SCL has its limits, but I can bang out some human readable code in a short period of time, and even tweak the compiler (written in BASIC) to suit my needs!

I seem to have off-loaded a tedious and slow bit of BASIC code, used for navigating the Adventure Map, into a Machine Language routine.  The game was OK in BASIC, but this creates the possibility of incorporating some music playing code from Simon Jonassen!

 

 

 

Reward Screen

While it was possible to win Forest of Doom in its original incarnation, the screen consisted of the simple text, “You Won! Congratulation!” and a “Play Again?” prompt.

Not very exciting.

I just finished the mechanics of a semi-graphics reward screen, similar in quality to the Title screen, along with some heroic music for the hardy adventurer.  Much more rewarding!

And, NO, I will not post a screen shot – you will have to win to see it!

(To that end, the reward screen is obfuscated and can only be decoded with a ML routine for which Simon Jonassen provided much appreciated assistance)

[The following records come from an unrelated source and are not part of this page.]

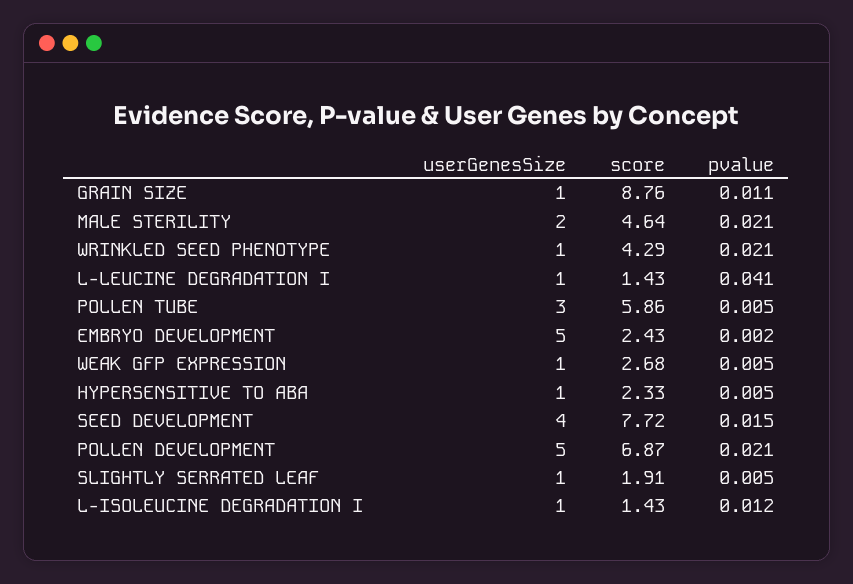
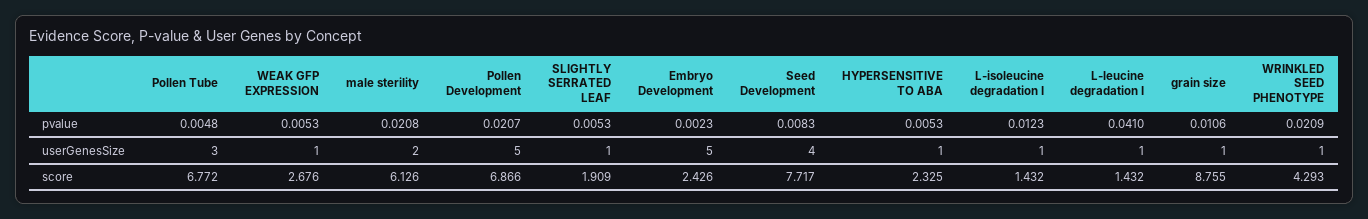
score, MALE STERILITY: 4.64 -> 6.126
score, POLLEN TUBE: 5.86 -> 6.772
pvalue, SEED DEVELOPMENT: 0.015 -> 0.0083

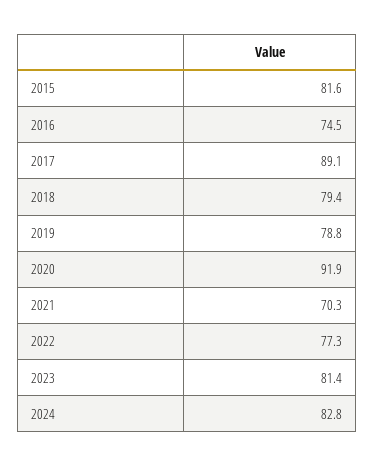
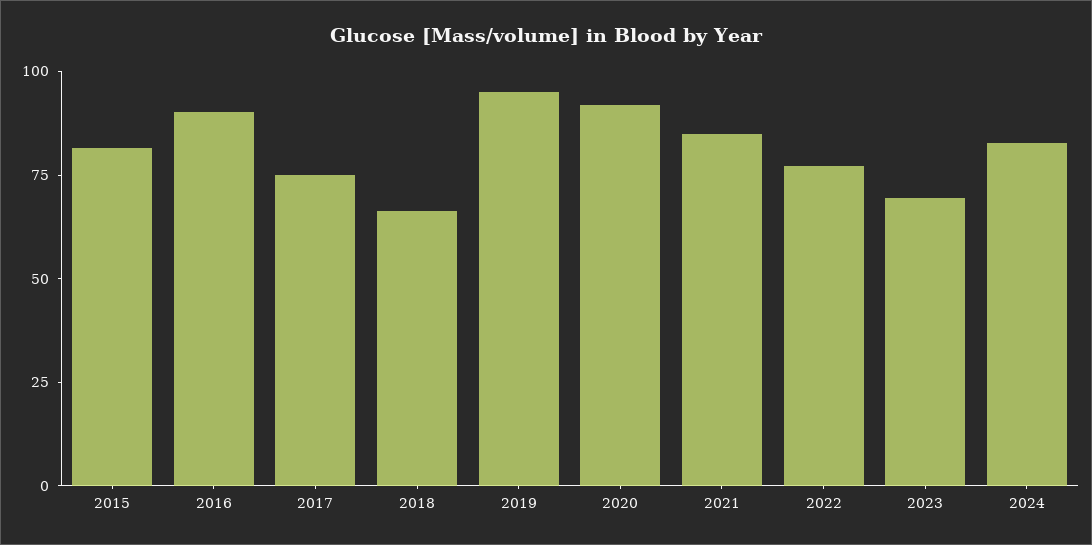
2016: 74.5 -> 90
2017: 89.1 -> 75
2018: 79.4 -> 65
2019: 78.8 -> 95
2021: 70.3 -> 85
2023: 81.4 -> 70

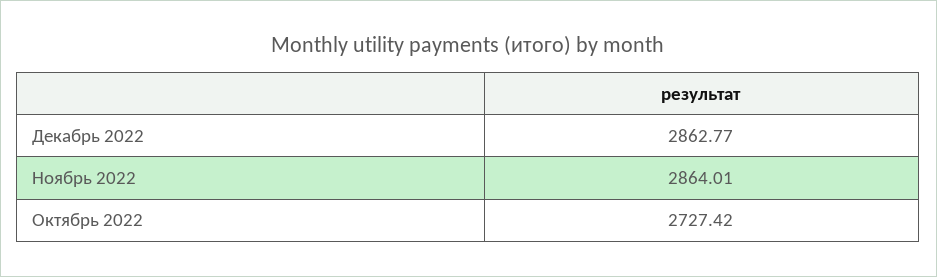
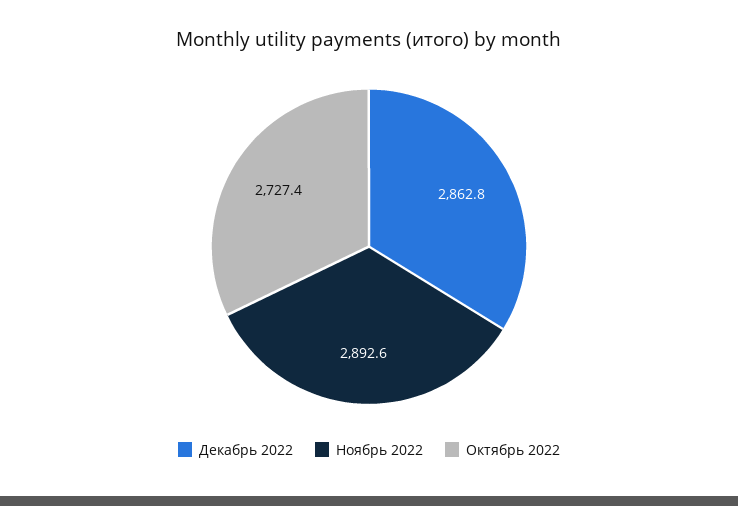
Ноябрь 2022: 2864.01 -> 2892.6

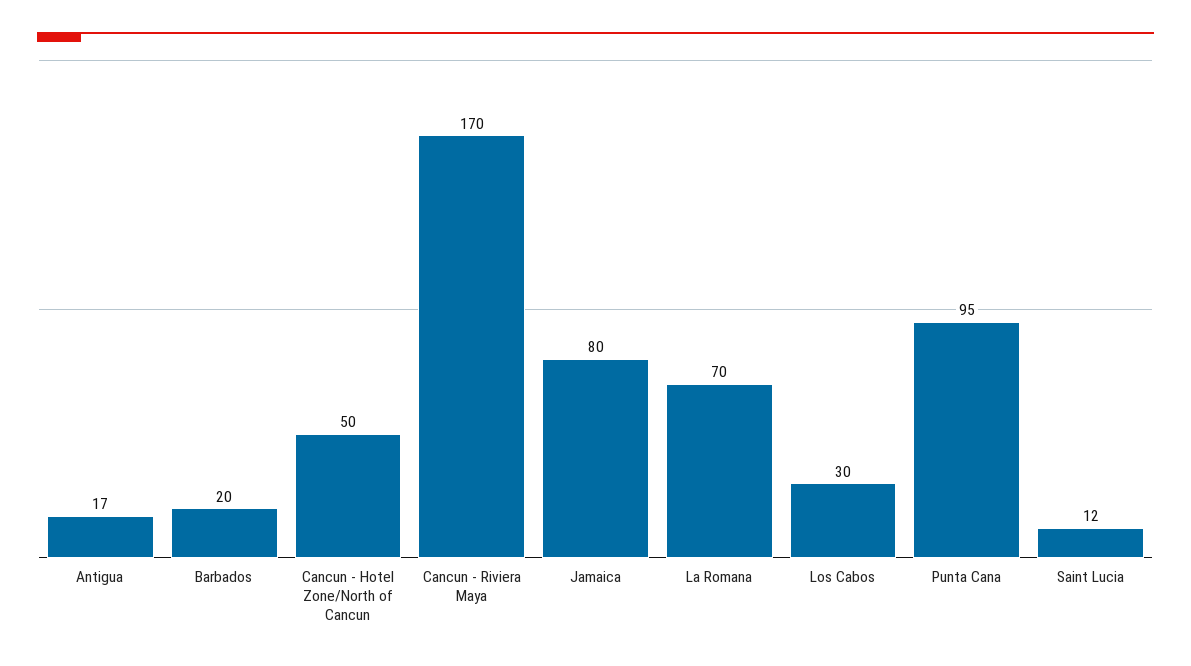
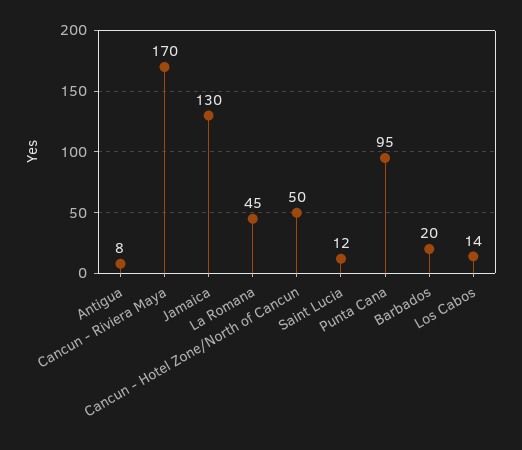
Antigua: 17 -> 8
Jamaica: 80 -> 130
La Romana: 70 -> 45
Los Cabos: 30 -> 14

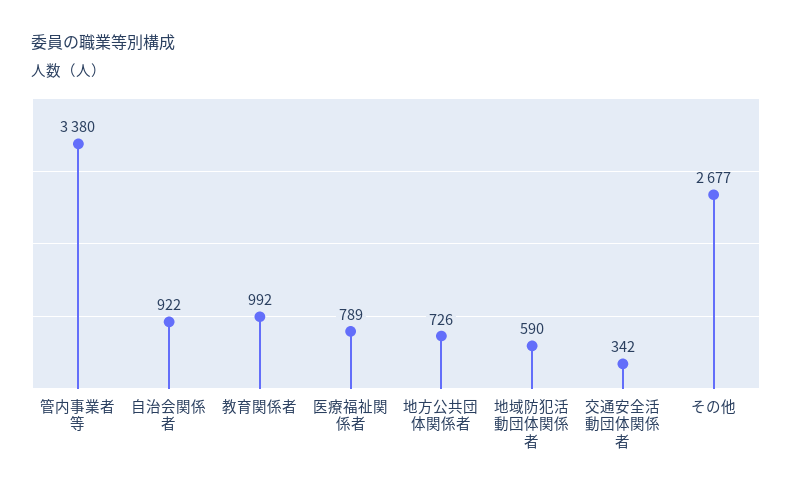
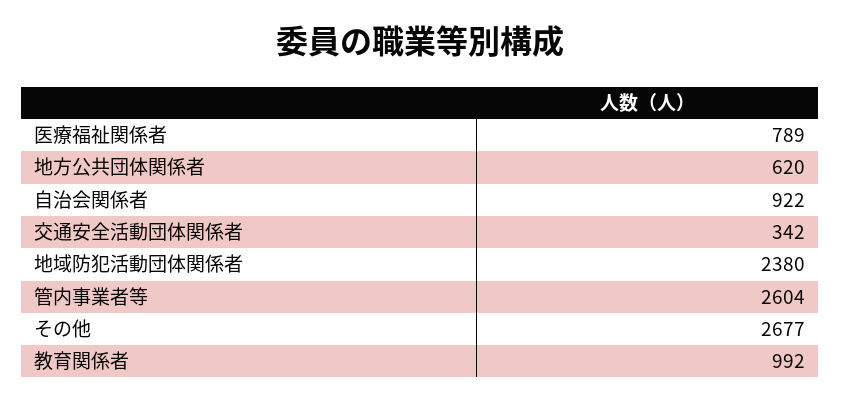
管内事業者等: 3380 -> 2604
地方公共団体関係者: 726 -> 620
地域防犯活動団体関係者: 590 -> 2380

Old school Semi-graphics with a high-tech tool

The title screen of Forest of Doom was FUN to make!  Tedious? I guess, but I loved feeling like a teenager again as I worked on it.  Yeah, I stayed up WAY too late doing it, just like a teen.  (Didn’t feel like a teen the next morning, though…)

The Coco manual has a page of graph paper for each graphics mode.  I took a scan of that page and printed it onto a transparency.  (Back in the day I took a long bike ride to the local library to photocopy anything – forget ever making a transparency!)

I found a royalty-free pic via Google search, modified it, and printed a hard copy.  Laying the transparency over it, I went to work on the title screen.

Simon Jonassen pointed me to a great tool he created, SGEDIT, giving me a graphical interface to draw out my graphic based on the template.  Thanks, Simon!